Sewaktu Persidangan Majelis Jemaat (PMJ) tadi siang, Pnt Marino dan kawan-kawan membawakan kami para koleganya ole-oleh dari Persidangan Majelis Klasis Jakarta Dua (Kajadu). Olle-ole itu sangat berharga, menurutku, yaitu sebuah makalah yang ditulis oleh Pdt Wisnu Sapto Nugroho dari Lembaga Pembinaan dan Pengaderan Sinode (LPPS) GKJ-GKI SW Jateng. Judulnya ialah Gereja yang Apresiatif.
Istilah Gereja yang Apresiatif ini belakangan ini memang sedang tren. Intinya, kalau aku tak salah, perubahan paradigma pendekatan dari yang sebelumnya Strenght, Weakness, Opportunty, Threat (SWOT) menjadi Strength, Opportunity, Aspirations, Result (SOAR). Melalui pendekatan SOAR, kita tidak menekankan dan larut pada memperbaiki apa yang kita anggap weakness, tetapi justru berfokus pada hal-hal yang patut diapresiasi yang ada pada jemaat. Karena itu penting untuk menggali aspirasi jemaat.
Salah satu yang menarik dari makalah itu (dari hal menarik dan penting lainnya) ialah tentang rumusan tujuan gereja. secara umum yang disampaikan pada makalah itu. Dia merumuskannya dengan begini:
INTIM: persekutuan yang hidup dalam pergaulan tersembunyi (intim) dengan Allah;
HANGAT: kehidupan bersama umat (persekutuan) yang saling mengasihi, saling peduli, saling membantu satu sama lain.
PEDULI: bersedia, dan sanggup terlibat dalam masalah-masalah sosial kemasyarakatan.
Rumusan tujuan bergereja ini, menurutku sangat membumi dan sangat dekat dengan apa yang menjadi aspirasi jemaat. Melalui perumusan ini, tampak jelas sekali bahwa Tuhan itu bekerja melalui manusia. Dan manusialah yang diharapkan mewujudkan mujizat Tuhan, bahkan mungkin manusia itu sendirilah mujizat itu.
Dengan tujuan bergereja yang demikian, kelihatan pertaliannya dengan pendekatan SOAR yang sangat menekankan pentingnya Aspirasi. Pada hakikatnya aspirasi di sini tentu berpijak dan bersumber dari jemaat sendiri.

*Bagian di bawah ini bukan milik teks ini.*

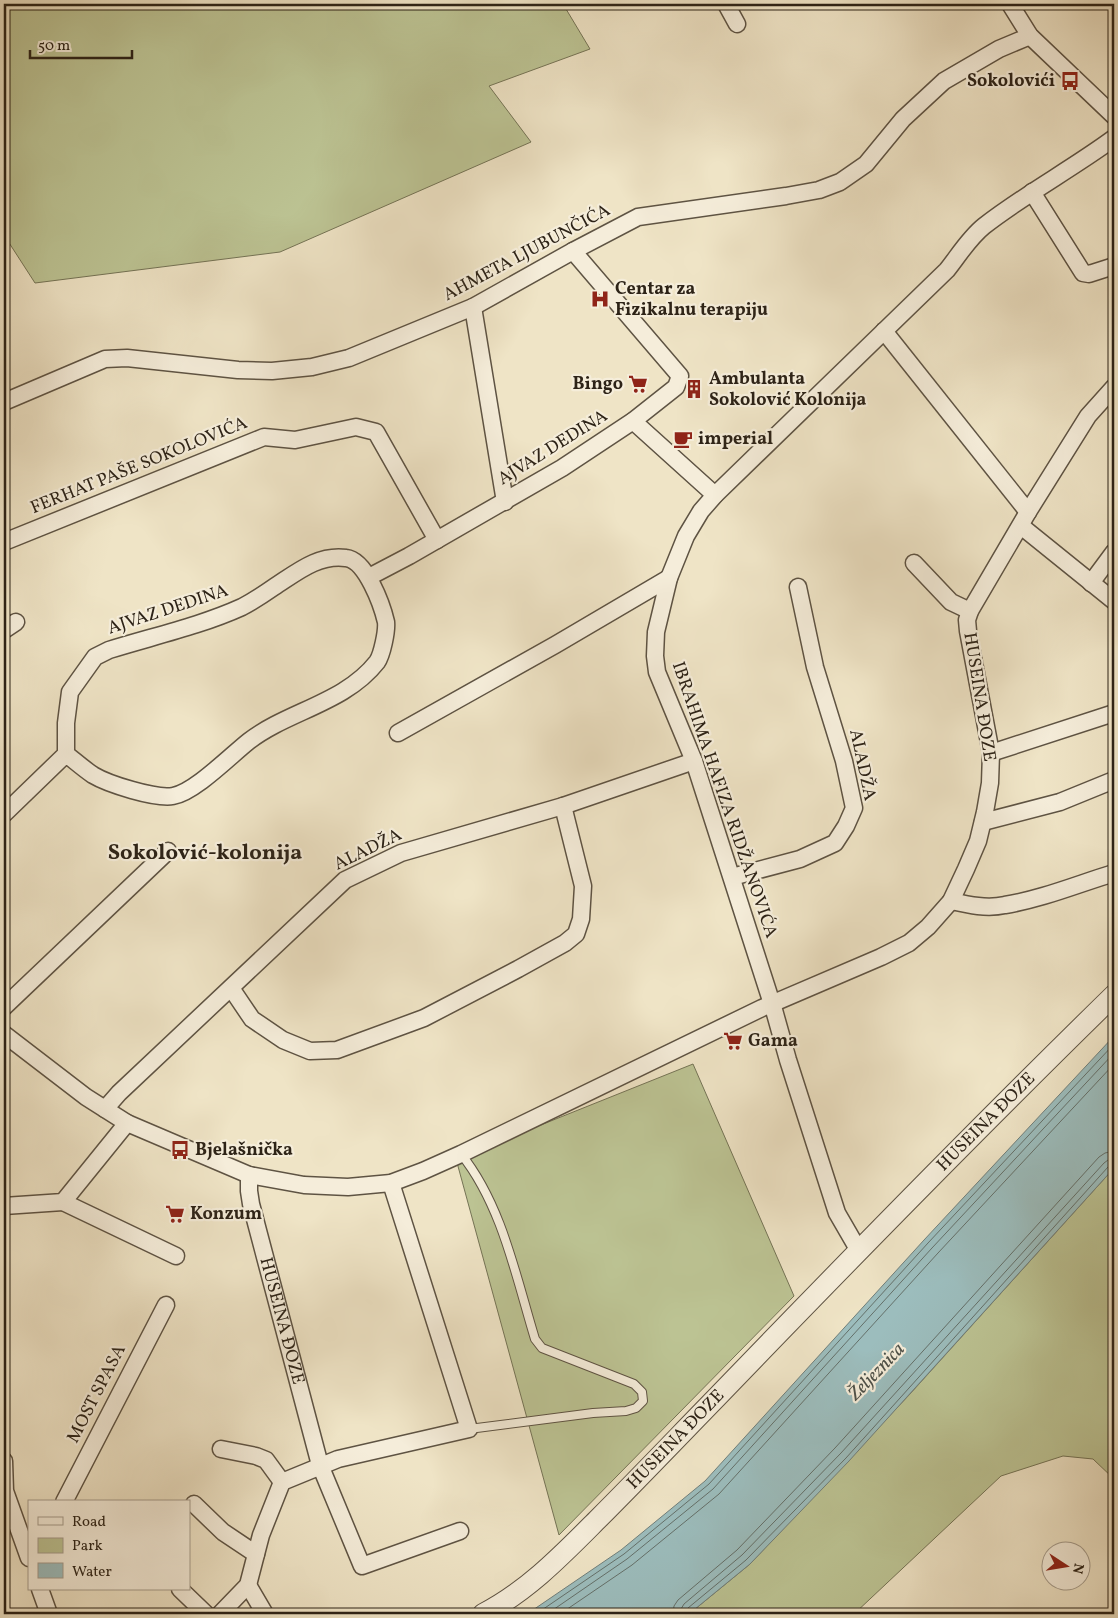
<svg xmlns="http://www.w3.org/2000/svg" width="1118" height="1618" font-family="Vollkorn,serif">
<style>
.green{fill:#bcc393;stroke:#747355}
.water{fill:#9cbdbd;stroke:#707f7b}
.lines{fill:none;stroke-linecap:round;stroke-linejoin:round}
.shore{stroke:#64706a;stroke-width:1}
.service-casing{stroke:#5e5343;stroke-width:10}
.minor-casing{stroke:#5e5343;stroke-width:19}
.tertiary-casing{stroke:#5e5343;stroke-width:22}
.service{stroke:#f5edda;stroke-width:8}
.minor{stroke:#f5edda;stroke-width:16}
.tertiary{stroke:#f5edda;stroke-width:20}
.labels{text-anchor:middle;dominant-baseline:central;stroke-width:4.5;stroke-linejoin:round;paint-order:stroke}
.poi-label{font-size:18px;font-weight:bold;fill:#2d2317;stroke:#f5edda;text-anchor:start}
.street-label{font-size:18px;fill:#2d2317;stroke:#f5edda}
.water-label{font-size:19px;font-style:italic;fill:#4e5149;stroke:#f5edda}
.district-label{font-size:22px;font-weight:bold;fill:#2d2317;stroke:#f5edda}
</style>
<rect width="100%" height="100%" fill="#efe4c6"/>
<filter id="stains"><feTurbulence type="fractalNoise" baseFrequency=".004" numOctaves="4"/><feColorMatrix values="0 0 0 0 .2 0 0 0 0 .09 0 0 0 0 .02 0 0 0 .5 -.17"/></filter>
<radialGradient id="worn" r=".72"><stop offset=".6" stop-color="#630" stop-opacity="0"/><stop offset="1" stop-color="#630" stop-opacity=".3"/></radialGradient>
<path class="green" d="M4,4H563L590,49L489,86L531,142L280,252L35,283L4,235Z
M693,1064L794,1296L559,1535L456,1159Z
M1114,1168V1479L1093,1459L1063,1456L1001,1476L854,1614H689L750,1564L910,1394Z"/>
<path class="water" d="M1114,1036V1168L849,1461L750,1564L689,1614H527L621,1550L705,1481L924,1240Z"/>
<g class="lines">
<path class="shore" d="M536,1614L624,1554L709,1484L928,1243L1114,1044
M547,1614L627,1559L713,1489L932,1248L1114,1053
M560,1614L632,1565L719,1494L938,1253L1114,1064
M673,1614L674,1606L678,1600L737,1550L835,1448L1099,1157L1105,1153L1114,1151
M680,1614L681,1609L684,1604L742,1555L841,1453L1104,1163L1108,1160L1114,1159
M686,1614L688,1608L746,1560L846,1458L1108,1167L1114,1165"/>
<g class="service-casing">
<path id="service" d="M461,1154C502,1205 516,1277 535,1339L542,1348L634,1384L642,1392L643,1401L636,1408L626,1411L593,1413L469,1429"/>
</g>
<g class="minor-casing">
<g id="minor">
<path d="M726,4L737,24"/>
<path d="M1010,4L1030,36L1114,116"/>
<path d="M1032,192L1083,273L1089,274L1114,266"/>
<path d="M473,307L505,502"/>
<path d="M884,331L1028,512"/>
<path d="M4,402L105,359L127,358L238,370L272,371L312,367L349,358L473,307L573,251L638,217L786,196L819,190L840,182L866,164L903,119L944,81L999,49L1030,36"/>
<path d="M633,421L715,495"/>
<path d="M1021,526L1114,601"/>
<path d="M4,542L264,437L295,440L356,427L376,432L437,540"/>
<path d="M914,563L951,602L970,611"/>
<path d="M369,577L409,556L562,468L633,421L676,387L680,376L573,251"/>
<path d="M1091,583L1114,552"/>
<path d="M4,630L16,622"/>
<path d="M398,733L555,645L669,578"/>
<path d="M991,753L1114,713"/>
<path d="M4,814L66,754V723L70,692L95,657L109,650C154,636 200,626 242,607C253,601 264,594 274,587C296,573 318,554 346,558C366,560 382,605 386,622C387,631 382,655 377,662C345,703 288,711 249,741C230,756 195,792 173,796C155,799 108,784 93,775C84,769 75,761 66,754"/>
<path d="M983,822L1060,802L1114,780"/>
<path d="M732,877L800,859L835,843L846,826L854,808L844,761L815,667L798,587"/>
<path d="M951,901C969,905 987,909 1005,905C1042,899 1078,884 1114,873"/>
<path d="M231,988L252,1019L283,1040L310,1051L337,1050L424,1018L518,969L565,943L576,934L581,919L583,886L563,806"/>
<path d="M4,1007L168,851"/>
<path d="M4,1034L86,1097L127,1123L249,1175L304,1185L348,1187L391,1183L423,1171L461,1154L762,1008L881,957L909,943L928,927L951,901L966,869L978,841L985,812L990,783L991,753L968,631L967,620L970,611L1028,512L1088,416L1114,387"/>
<path d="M105,1109L119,1093L345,880L401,853L563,806L694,761"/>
<path id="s1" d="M249,1175V1191L251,1204L320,1465L362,1566L460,1531"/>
<path d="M63,1202L176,1256"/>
<path d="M4,1206L63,1202L127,1123"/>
<path d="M859,1251L837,1213L788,1060L774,1010L694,761L657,672L655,656L656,632L669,578L686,536L701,511L715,495L947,270C959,255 969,238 984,226C1025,194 1072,169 1114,138"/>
<path d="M221,1449L256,1456L266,1460L282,1482"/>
<path d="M4,1461L5,1491L29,1558"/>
<path d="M64,1502L166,1305"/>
<path d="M194,1504L223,1532L256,1554"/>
<path d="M248,1585L265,1614"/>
<path d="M40,1589L49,1614"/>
<path d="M180,1589L206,1614"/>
<path d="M220,1614L248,1585L261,1535L282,1482L338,1459L469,1429L391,1183"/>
</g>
</g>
<g class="tertiary-casing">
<g id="tertiary">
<path id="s2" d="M483,1614C528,1591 564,1553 599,1518C639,1478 678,1437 717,1397C848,1261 980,1126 1114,995"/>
</g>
</g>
<use href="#service" class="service"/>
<use href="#minor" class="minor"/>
<use href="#tertiary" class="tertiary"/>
</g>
<defs>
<g id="bus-bare" transform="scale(1.5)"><path d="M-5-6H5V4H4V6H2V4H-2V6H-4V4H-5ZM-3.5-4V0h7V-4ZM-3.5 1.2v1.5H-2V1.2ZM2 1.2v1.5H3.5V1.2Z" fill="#8f2418" stroke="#f5edda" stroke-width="2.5" paint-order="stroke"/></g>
<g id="hospital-bare" transform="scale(1.5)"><path d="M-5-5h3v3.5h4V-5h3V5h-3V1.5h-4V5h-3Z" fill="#8f2418" stroke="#f5edda" stroke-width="2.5" paint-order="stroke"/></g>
<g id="supermarket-bare" transform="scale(1.5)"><path d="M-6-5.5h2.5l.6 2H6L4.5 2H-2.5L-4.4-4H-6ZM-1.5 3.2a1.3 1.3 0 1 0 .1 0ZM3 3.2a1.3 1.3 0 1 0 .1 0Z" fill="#8f2418" stroke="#f5edda" stroke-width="2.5" paint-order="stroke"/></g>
<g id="building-bare" transform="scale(1.5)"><path d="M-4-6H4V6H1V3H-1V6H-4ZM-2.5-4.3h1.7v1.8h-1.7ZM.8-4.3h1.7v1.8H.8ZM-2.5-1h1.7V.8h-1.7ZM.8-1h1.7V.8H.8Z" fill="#8f2418" stroke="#f5edda" stroke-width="2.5" paint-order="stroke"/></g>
<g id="cafe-bare" transform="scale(1.5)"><path d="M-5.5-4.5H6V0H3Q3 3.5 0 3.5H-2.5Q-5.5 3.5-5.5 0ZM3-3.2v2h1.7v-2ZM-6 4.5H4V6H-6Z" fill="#8f2418" stroke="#f5edda" stroke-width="2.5" paint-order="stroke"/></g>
</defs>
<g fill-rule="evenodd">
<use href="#bus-bare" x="1070" y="81"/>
<use href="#hospital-bare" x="600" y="299"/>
<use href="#supermarket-bare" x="638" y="384"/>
<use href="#building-bare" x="694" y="389"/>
<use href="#cafe-bare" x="683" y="439"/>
<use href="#supermarket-bare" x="733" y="1041"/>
<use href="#bus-bare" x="180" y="1150"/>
<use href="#supermarket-bare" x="175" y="1214"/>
</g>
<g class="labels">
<g class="poi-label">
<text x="1055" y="81" text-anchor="end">Sokolovići</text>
<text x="615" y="289">Centar za<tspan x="615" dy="21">Fizikalnu terapiju</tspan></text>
<text x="709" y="379">Ambulanta<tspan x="709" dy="21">Sokolović Kolonija</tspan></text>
<text x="623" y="384" text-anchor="end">Bingo</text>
<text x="698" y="439">imperial</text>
<text x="748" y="1041">Gama</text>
<text x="195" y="1150">Bjelašnička</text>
<text x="190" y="1214">Konzum</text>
</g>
<g class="street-label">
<text transform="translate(527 253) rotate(-28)">AHMETA LJUBUNČIĆA</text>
<text transform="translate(553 448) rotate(-32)">AJVAZ DEDINA</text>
<text transform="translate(139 466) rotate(-22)">FERHAT PAŠE SOKOLOVIĆA</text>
<text transform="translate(168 610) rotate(-18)">AJVAZ DEDINA</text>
<text transform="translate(979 697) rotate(81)">HUSEINA ĐOZE</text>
<text transform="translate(862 765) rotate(78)">ALADŽA</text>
<text transform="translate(724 800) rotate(71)">IBRAHIMA HAFIZA RIDŽANOVIĆA</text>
<text transform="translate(368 850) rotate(-26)">ALADŽA</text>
<text stroke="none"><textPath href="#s2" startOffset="705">HUSEINA ĐOZE</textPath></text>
<text stroke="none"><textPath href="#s1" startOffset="150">HUSEINA ĐOZE</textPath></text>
<text transform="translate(97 1394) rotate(-63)">MOST SPASA</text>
<text stroke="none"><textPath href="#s2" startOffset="261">HUSEINA ĐOZE</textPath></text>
</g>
<g class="water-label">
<text transform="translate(877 1372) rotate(-46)">Željeznica</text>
</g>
<g class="district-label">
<text x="205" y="853">Sokolović-kolonija</text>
</g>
</g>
<rect width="1118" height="1618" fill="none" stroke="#efe4c6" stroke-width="20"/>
<rect x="5" y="5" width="1108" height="1608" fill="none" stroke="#2d2317" stroke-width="2.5"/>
<rect x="10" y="10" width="1098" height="1598" fill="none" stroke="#2d2317"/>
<rect x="28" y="1500" width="162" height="90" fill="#f5edda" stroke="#a59c8c"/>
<rect x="38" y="1517" width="25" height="8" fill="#f5edda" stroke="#a59c8c"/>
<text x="72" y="1526" font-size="15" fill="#2d2317">Road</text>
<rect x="38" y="1538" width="25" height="15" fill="#bcc393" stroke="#a59c8c"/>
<text x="72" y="1550" font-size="15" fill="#2d2317">Park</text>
<rect x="38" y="1563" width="25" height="15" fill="#9cbdbd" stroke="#a59c8c"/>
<text x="72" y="1576" font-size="15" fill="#2d2317">Water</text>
<g transform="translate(1066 1566) rotate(102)"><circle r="24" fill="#f5edda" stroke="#a59c8c"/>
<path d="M0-4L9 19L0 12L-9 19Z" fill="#8f2418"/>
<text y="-8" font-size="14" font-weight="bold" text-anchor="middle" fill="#2d2317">N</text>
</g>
<path d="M30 50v8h102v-8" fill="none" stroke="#2d2317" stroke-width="2.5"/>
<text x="38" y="50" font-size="15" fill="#2d2317" stroke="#f5edda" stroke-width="4" paint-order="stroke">50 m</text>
<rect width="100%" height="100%" filter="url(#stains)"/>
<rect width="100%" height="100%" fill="url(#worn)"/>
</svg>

Artinya, aspirasi jemaat menjadi bagian penting untuk menentukan apa yang menjadi S dan O, untuk mencapai R.
Untuk itu, menurut Pdt Wisnu, gereja yang apresiatif menjadi penting karena dengan kehidupan yang saling mengapresiasi, tujuan ini lebih mudah dicapai ketimbang kehidupan bersama yang tidak saling mengapresiasi. Dengan pendekatan SOAR, memungkinkan memandang semua aspek dengan kaca mata apresiatif, sehingga seluruh organisasi bergerak maju menuju impian yang dicita-citakan (aspirations) menuju hasil yang direncanakan (Result). Dengan kehidupan yang saling mengapresiasi, tujuan itu dirasakan akan lebih mudah dicapai ketimbang kehidupan bersama yang tidak saling mengapresiasi.
Dari mana dasar teologi yang apresiatif itu, akan aku ceritakan lagi, setelah lebih khatam membaca makalah itu.